The first sign of craniosynostosis is a head-shaped abnormality. The skull takes its shape depending on which suture is closed. Especially in simple synostosis, which is more common and where the single suture is closed, the skull continues to grow towards the side where the sutures are open. It causes significant deformity in the head. Cases of craniosynostosis are easy to distinguish because they show certain head shape features. Depending on the type of craniosynostosis, facial asymmetry shows itself in certain forms as protrusions or flatness of the forehead or behind the head. Normal head circumference development can be observed in measurements of skull growth. Therefore, even if the head shape deformity and facial asymmetry are noticed, it is thought by some that these deformities will improve in time. This line of thinking is a misconception by some. It should also be noted that, no growth or slow development of the head is a sign of craniosynostosis and occurs especially in multiple suture closures.
In addition, deformational head shape abnormalities improve with the start of repositioning. However, the head shape deformity in infants with synostosis does not respond to traditional repositioning. Deformation continues to increase day by day.
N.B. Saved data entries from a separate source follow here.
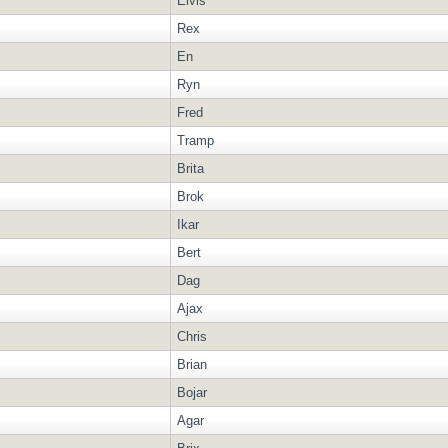
Elvis
Rex
En
Ryn
Fred
Tramp
Brita
Brok
Ikar
Bert
Dag
Ajax
Chris
Brian
Bojar
Agar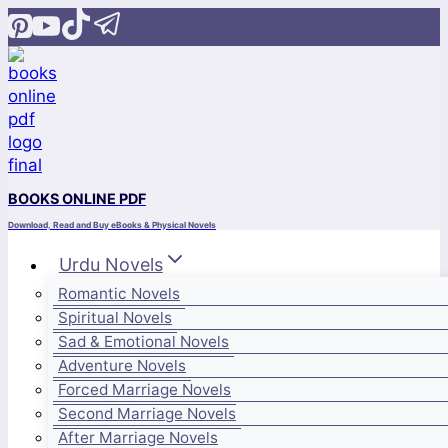
Skip
to
content
BOOKS ONLINE PDF
Download, Read and Buy eBooks & Physical Novels
Urdu Novels
Romantic Novels
Spiritual Novels
Sad & Emotional Novels
Adventure Novels
Forced Marriage Novels
Second Marriage Novels
After Marriage Novels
Sometimes sutures close after birth. The best way to monitor these babies is through frequent quantitative and visual comparison of the head shape from various aspects with the STARscanner and the SmartSoc 3D scanning systems. Along with asymmetry of the head, the severity and progression of facial asymmetry can be monitored. The STARscanner and the SmartSoc are non-invasive. They only take the surface of the head shape in 3D without going under the skin. Unlike tomography and MRI, no matter how many times a scan is taken, there is no harm done to the infants. With the use of STARscanner and SmartSoc systems, infants do not need to be exposed to radiation and put to sleep with anesthesia.
Another sign is the obvious height that is felt when the closed suture is touched. Two skull plates push together to form a hard ridge.
In addition to these symptoms in the suture or sutures, another sign is the absence of an anterior fontanel.
If it is left untreated, craniosynostosis causes permanent deformations in the skull and face. Moreover, there may be psychological and social effects such as poor self-confidence and social isolation.
If the head shape and suture are addressed with surgery, there is no risk of intracranial pressure with simple craniosynostosis. On the other hand, in infants with complex craniosynostosis (especially in infants with the underlying syndrome), the pressure inside the skull may increase if the brain does not have enough space to grow. If increased intracranial pressure is not treated, it may cause:
• Developmental delay
• Impairment of apprehension
• Lack of energy or interest
• Impaired eye movement
• In rare cases, it may cause death.